Тамара продолжала наблюдать за мальчиком, который, сидя в кресле, находился вровень с окном. Машина ехала медленно, Арай осторожничал в незнакомом месте, боялся задавить какую-нибудь живность. Он смотрел исключительно на дорогу и не видел, что его сынишка заинтересованно разглядывает сельских обитателей. Шура беззвучно шевелил губами, чуть кивал самому себе и пальчиком дотрагивался до стекла. Но как только услышал голос отца, тут же вернулся в своё обычное состояние, словно улитка, спрятался в панцирь-раковину.
— Тамрико, этот дом?
— Да-да, — ответила она, отвлекаясь от мальчика, — там, где кот спит на скамейке.
— Опять кот, — проворчал Арай, усмехнувшись, — удивительно, что не белый.
Из ворот, за которыми находился большой кирпичный дом, показался крепкий на вид мужчина возрастом за шестьдесят, одетый в рабочие брюки цвета хаки и старую футболку неопределённого серо-зелёного оттенка. Седую голову укрывала старая фуражка военного образца. Он пристально наблюдал за автомобилем, остановившимся напротив, и ждал, кто же подъехал к их дому. Рядом с ним появилась пожилая женщина небольшого роста, которая тоже смотрела на машину в ожидании. Она что-то сказала мужу и вдруг всплеснула руками, увидев в салоне дочь, которая помахала им рукой.
Для Арая всё происходящее было за гранью привычной жизни. Он чувствовал себя так, словно находился внутри какого-то фильма, сюжет которого ему абсолютно неведом. Не знал, как себя вести, что говорить, улыбаться или нет. Находясь вне работы, казалось, стал похож на рыбу, выброшенную на берег. Даже стал поругивать себя за то, что ввязался в сомнительное предприятие, но взгляд, брошенный на сына, заставил его забыть все сомнения. Шура сидел, вытянув шею, и во все глаза смотрел на улицу. Арай открыл дверь, освободил его от ремней детского кресла и поставил на землю. Потом быстро обошёл машину и, подав Тамаре костыли, помог ей выйти.

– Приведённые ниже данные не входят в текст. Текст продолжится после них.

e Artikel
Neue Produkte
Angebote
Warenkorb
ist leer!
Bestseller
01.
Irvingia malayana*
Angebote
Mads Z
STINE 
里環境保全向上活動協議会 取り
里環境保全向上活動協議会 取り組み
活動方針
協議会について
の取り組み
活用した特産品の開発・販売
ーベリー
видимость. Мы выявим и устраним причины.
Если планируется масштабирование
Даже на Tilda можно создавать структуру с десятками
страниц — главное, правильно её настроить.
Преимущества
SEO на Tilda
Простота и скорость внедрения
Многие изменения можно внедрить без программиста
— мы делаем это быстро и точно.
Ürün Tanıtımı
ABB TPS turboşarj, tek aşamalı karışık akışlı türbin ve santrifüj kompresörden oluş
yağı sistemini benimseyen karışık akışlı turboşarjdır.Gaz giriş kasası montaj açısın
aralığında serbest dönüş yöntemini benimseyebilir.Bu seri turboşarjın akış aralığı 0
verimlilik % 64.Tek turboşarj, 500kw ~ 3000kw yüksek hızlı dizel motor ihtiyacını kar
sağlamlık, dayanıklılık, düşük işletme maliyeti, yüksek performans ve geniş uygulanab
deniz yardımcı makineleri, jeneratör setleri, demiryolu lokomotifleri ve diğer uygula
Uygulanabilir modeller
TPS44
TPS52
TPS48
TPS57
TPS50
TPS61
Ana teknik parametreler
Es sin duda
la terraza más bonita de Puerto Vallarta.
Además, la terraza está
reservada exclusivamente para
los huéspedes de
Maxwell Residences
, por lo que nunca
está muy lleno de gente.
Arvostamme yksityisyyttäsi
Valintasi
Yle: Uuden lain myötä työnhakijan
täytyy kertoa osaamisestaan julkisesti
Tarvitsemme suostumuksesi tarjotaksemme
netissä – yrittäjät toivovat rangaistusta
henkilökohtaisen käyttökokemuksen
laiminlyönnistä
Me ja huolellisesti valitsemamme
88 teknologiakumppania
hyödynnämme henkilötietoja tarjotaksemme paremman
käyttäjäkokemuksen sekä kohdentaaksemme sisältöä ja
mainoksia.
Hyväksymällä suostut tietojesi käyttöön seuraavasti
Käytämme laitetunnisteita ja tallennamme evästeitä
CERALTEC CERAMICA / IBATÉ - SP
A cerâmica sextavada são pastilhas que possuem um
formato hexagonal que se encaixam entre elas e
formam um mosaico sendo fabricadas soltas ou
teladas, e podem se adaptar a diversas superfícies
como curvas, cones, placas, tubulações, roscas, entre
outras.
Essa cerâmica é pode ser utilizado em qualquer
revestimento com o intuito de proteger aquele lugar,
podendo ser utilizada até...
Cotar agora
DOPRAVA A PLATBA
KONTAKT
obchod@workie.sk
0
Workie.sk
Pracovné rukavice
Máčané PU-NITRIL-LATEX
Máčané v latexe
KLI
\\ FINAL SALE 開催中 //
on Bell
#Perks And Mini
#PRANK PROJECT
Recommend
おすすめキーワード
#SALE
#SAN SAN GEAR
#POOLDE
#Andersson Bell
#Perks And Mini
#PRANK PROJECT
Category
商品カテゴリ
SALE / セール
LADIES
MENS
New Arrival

— Батюшки святы! — прошептала пожилая женщина. — Это кто же к нам пожаловал? Смотри-ка, отец, какой хороший мальчик!
— Ты про которого из них? — негромко спросил её муж. — Про большого или про маленького?
— Ну, ты скажешь тоже!
Она засеменила к гостям, на ходу поправляя светлые пряди, выбившиеся из собранных в толстую косу волос.
— Здравствуйте, гости дорогие! Доченька, представь-ка нас.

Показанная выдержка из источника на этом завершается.